━━━ Text passage
Welcome to One Year In, a feature in which Eater sits down for a chat with the chefs and owners of restaurants celebrating their one year anniversary.
After years of delays, David Bouley finally opened his ambitious Japanese project Brushstroke last spring. A collaborative effort between Bouley and the Tsuji Culinary Institute in Osaka, the restaurant drew favorable reviews for its kaiseki-style dishes. Like many things in the Bouley empire, the restaurant is constantly evolving. Recently, Bouley added a sushi bar helmed by chef Eiji Ichimura, and he's working on a private dining room space that will be used for special dinners and demonstrations. Eater recently chatted with Bouley about how the restaurant has changed over the last year, and what he's working on at Brushstroke right now.
When was the first time that you thought about doing a Japanese restaurant with Yoshiki Tsuji and the Tsuji Institute? David Bouley, owner: Mr. Tsuji and I were talking about doing a restaurant probably five and a half years ago. We had been doing a lot of testing with no idea that we'd ever open a restaurant. He loves New York. We share a lot of the same passion in terms of food, and he's a great teacher.
━━━━━━
━━━ Dataset content
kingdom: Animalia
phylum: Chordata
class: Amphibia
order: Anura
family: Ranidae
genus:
━━━━━━
▶ _Tasks_:
(1) Name every person mentioned in the Brushstroke interview.
(2) According to the Brushstroke interview, roughly how long ago did Bouley and Mr. Tsuji begin talking about opening a restaurant?
(3) Pick up the Brushstroke interview after its final sentence and keep writing it.

▶ _Answers to the exercise_:
(1) David Bouley, Yoshiki Tsuji, Eiji Ichimura

(2) About five and a half years ago.

(3)
Did you ever feel like you had to compromise your original vision for this restaurant? Maybe make it more palatable to New York diners? This is a very complex audience. Even at one table, you could be across the spectrum of tastes and lifestyles — they're all there. I always tell people that the first Bouley restaurant was trying to create something that the most jaded critic and the guy that was delivering the product in the morning could both go crazy for. We try to stay with that. And then sometimes you have people that totally challenge you and you listen to them and you accept that challenge. So not really, but we're editing as we go.
Were you disappointed when Adam Platt and Sam Sifton didn't give you three stars? I don't really read all those things. I'll be straight — I never read those things. Everybody always talks about that in the first place — did you always want to be number one? I never really thought about it because it's a dangerous thing to think about. A lot of people in the theater told me the same thing — don't read the good because it makes you comfortable, and don't read the bad because it makes you crazy. Just read what's inside and follow that.
New York magazine took a star away because we didn't have enough sushi or something. In Japan, you don't go to a restaurant and have many things together — they specialize in everything. Going to a cooking restaurant and asking for sushi is like going to a pizza restaurant and asking for a risotto. So, I couldn't understand why they couldn't understand that. That was the only confusion. But that's nothing new, and we certainly have been experienced with that enough to know that it can't bother you.
With good reviewers, we learn a lot of things because of their interpretation, or maybe sometimes a criticism. But I don't really read them. I stopped reading them years ago. I don't think I've even read the four star reviews — maybe I looked at them, but they say good things and we're happy with it. But it can be distracting. Keep moving, pay attention, and know that you can do it better every day. That's what's important, and that's what gets you out of bed every morning.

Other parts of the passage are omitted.